Guantanamo inmate claims he was forced to have sex with female interrogators

Published January 22, 2015
Mohamedou Ould Slahi claims he was sexually abused at Guantanamo. PHOTO: INTERNATIONAL COMMITTEE OF THE RED CROSS
Mohamedou Ould Slahi claims he was sexually abused at Guantanamo. PHOTO: INTERNATIONAL COMMITTEE OF THE RED CROSS

A Guantanamo bay convict claims he was forced to have sex with female interrogators in his recently published memoir.

Detainee Mohamedou Ould Slahi joined the terrorist organisation Al- Qaeda in the 1990s soon after the Russian occupation of Afghanistan and was taken to the Cuban prison in 2002.

Slahi - or prisoner 760 - recalled in his memoir how interrogators told him they would teach him about “great American sex” and was later forced to have sexual intercourse with three female interrogators.

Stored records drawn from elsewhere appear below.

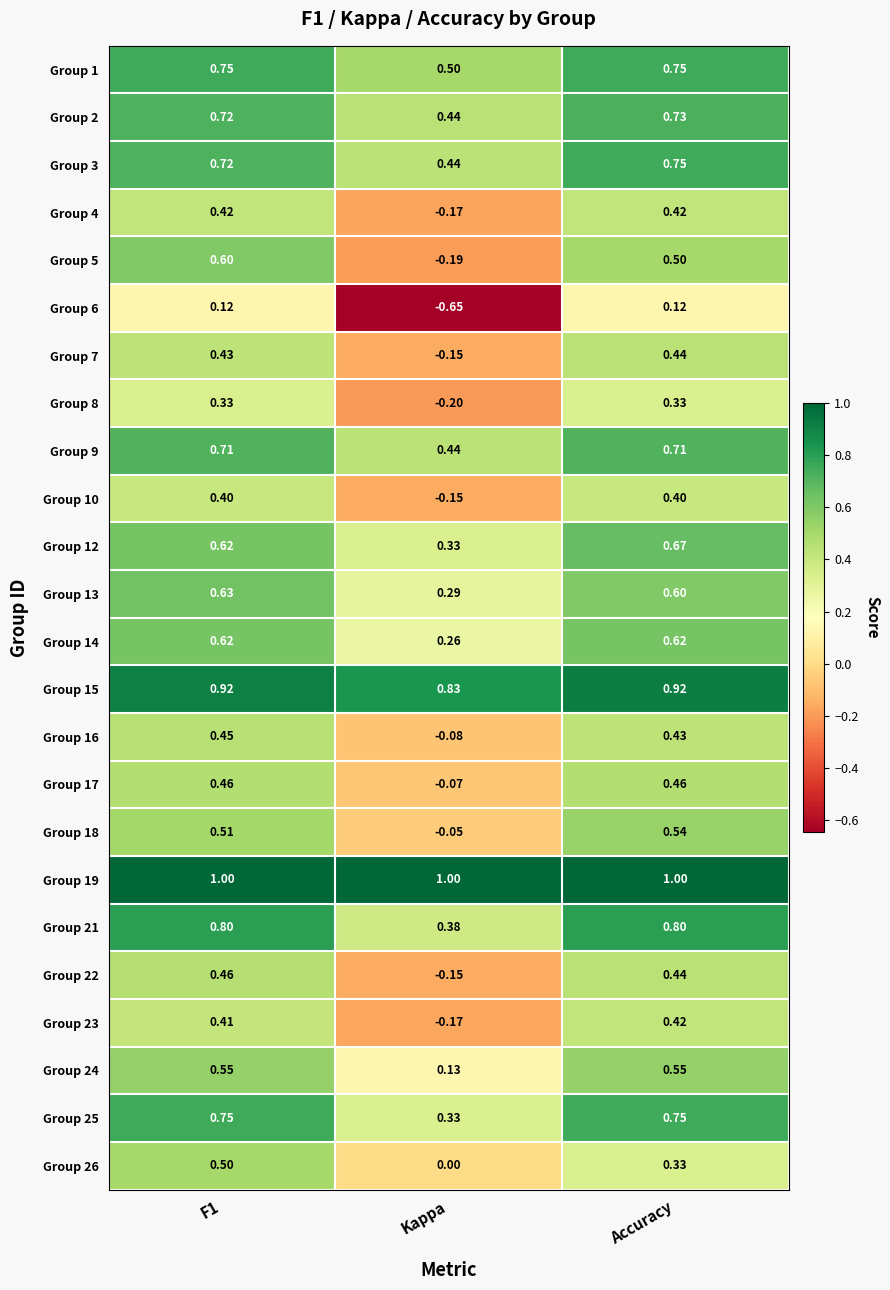

Which category has the lowest value in the Group 14 series?

Kappa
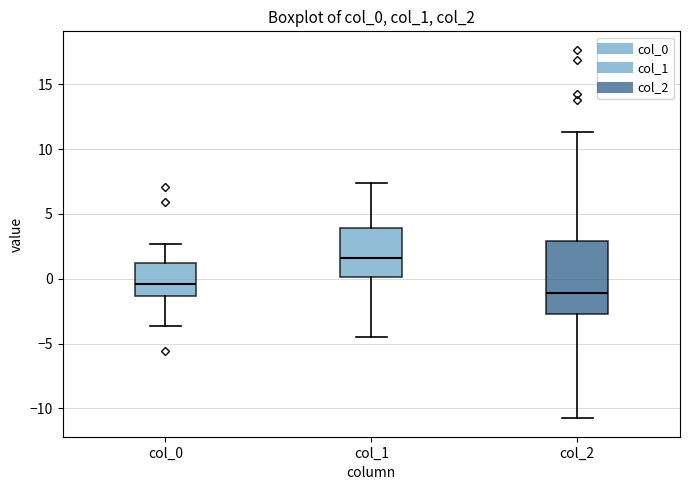

Which box's median line is the lowest?

col_2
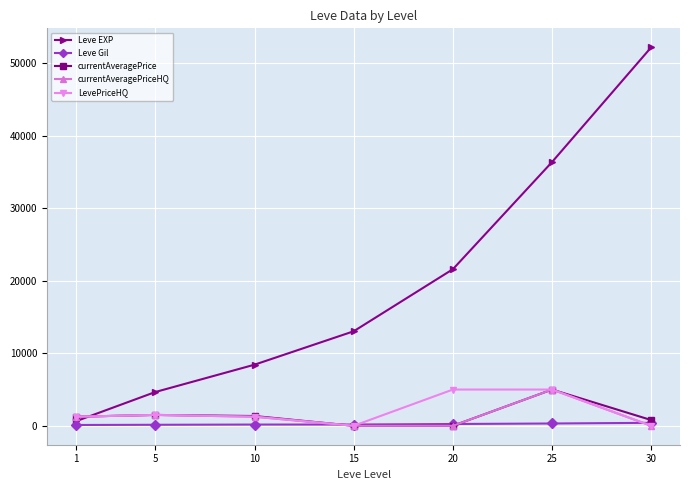

How many values in the Leve Gil series are below 174?

3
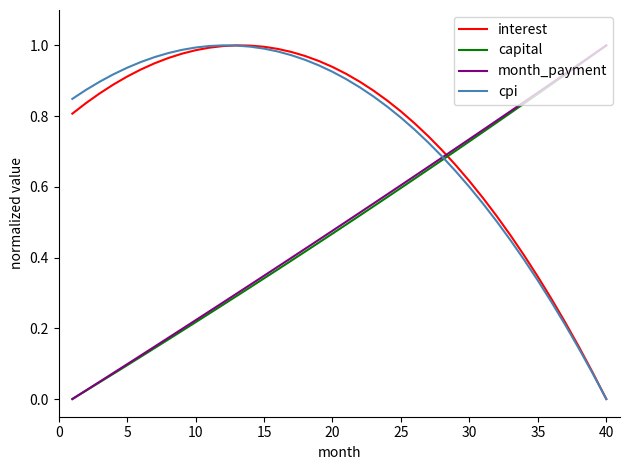

Which series ends up on top after the final intersection of capital and interest?

capital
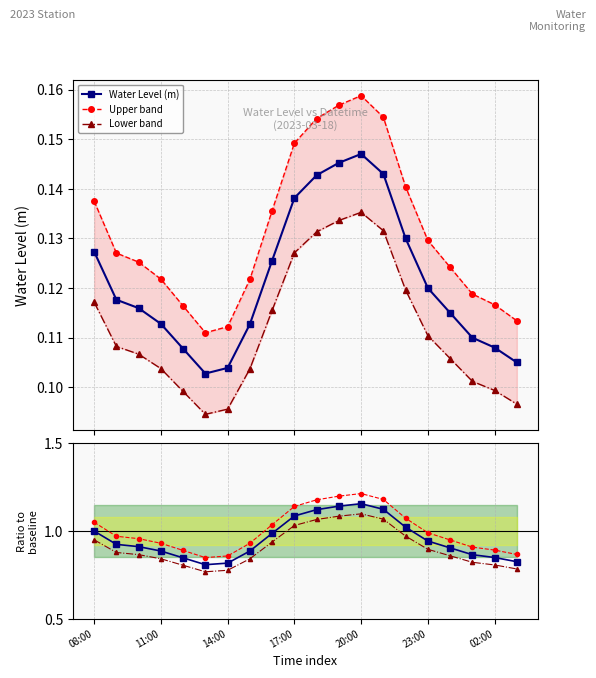

Reading right to left, list all the values displayed in this chart.

Water Level (m): 0.1	0.1	0.1	0.1	0.1	0.1	0.1	0.1	0.1	0.1	0.1	0.1	0.1	0.1	0.1	0.1	0.1	0.1	0.1	0.1
Upper band: 0.1	0.1	0.1	0.1	0.1	0.1	0.2	0.2	0.2	0.2	0.1	0.1	0.1	0.1	0.1	0.1	0.1	0.1	0.1	0.1
Lower band: 0.1	0.1	0.1	0.1	0.1	0.1	0.1	0.1	0.1	0.1	0.1	0.1	0.1	0.1	0.1	0.1	0.1	0.1	0.1	0.1
Ratio to baseline: 0.8	0.8	0.9	0.9	0.9	1.0	1.1	1.2	1.1	1.1	1.1	1.0	0.9	0.8	0.8	0.8	0.9	0.9	0.9	1.0
Ratio upper: 0.9	0.9	0.9	0.9	1.0	1.1	1.2	1.2	1.2	1.2	1.1	1.0	0.9	0.9	0.8	0.9	0.9	1.0	1.0	1.1
Ratio lower: 0.8	0.8	0.8	0.9	0.9	1.0	1.1	1.1	1.1	1.1	1.0	0.9	0.8	0.8	0.8	0.8	0.8	0.9	0.9	0.9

In the redacted version of his book, the inmate claims his captors took off their tops and 'talked dirty' to him before touching him, according to The Mirror.

“What hurt me most was them forcing me to take part in a sexual threesome in the most degrading manner. What many _______ don’t realize is that men get hurt the same as women if they’re forced to have sex, maybe more due to the traditional position of the man,” wrote Salahi, as reported by The Independent.

Slahi’s handwritten manuscripts became the first published book written by a current inmate of the controversial prison held by the American military.

In his book, for which he had to struggle for six-years to get it published, Slahi recounts the physical and mental torture, brutal treatment and humiliation that he had to suffer during his time at the prison that currently holds 122 inmates .

The 44-year-old alleges he was repeatedly beaten, forced to drink salt water and even kept in a “frozen room” for hours. He states in his book that the maltreatment and torment haunted him.

According to The Independent, Slahi claims he was denied sleep for over two months during his brutal interrogation. “For the next 70 days I wouldn’t know the sweetness of sleeping: interrogation 24 hours a day, three and sometimes four shifts a day,” he says in his book.

The Independent reports how Slahi was once told by a female interrogator: “If you start to cooperate, I’m gonna stop harassing you. Otherwise I’ll be doing the same with you and worse every day...Having sex with somebody is not considered torture.”

The inmate’s lawyer, Nancy Hollander who took his case in 2005 claims Slahi has never been charged with any crime and that her client’s brutal treatment in the prison is the result of “enhanced interrogation techniques” being employed by the Central Intelligence Agency (CIA).

Guantanamo Bay’s treatment of inmates has triggered debates in the past and pressure has been exerted on the American government to shut the prison which was opened in 2002.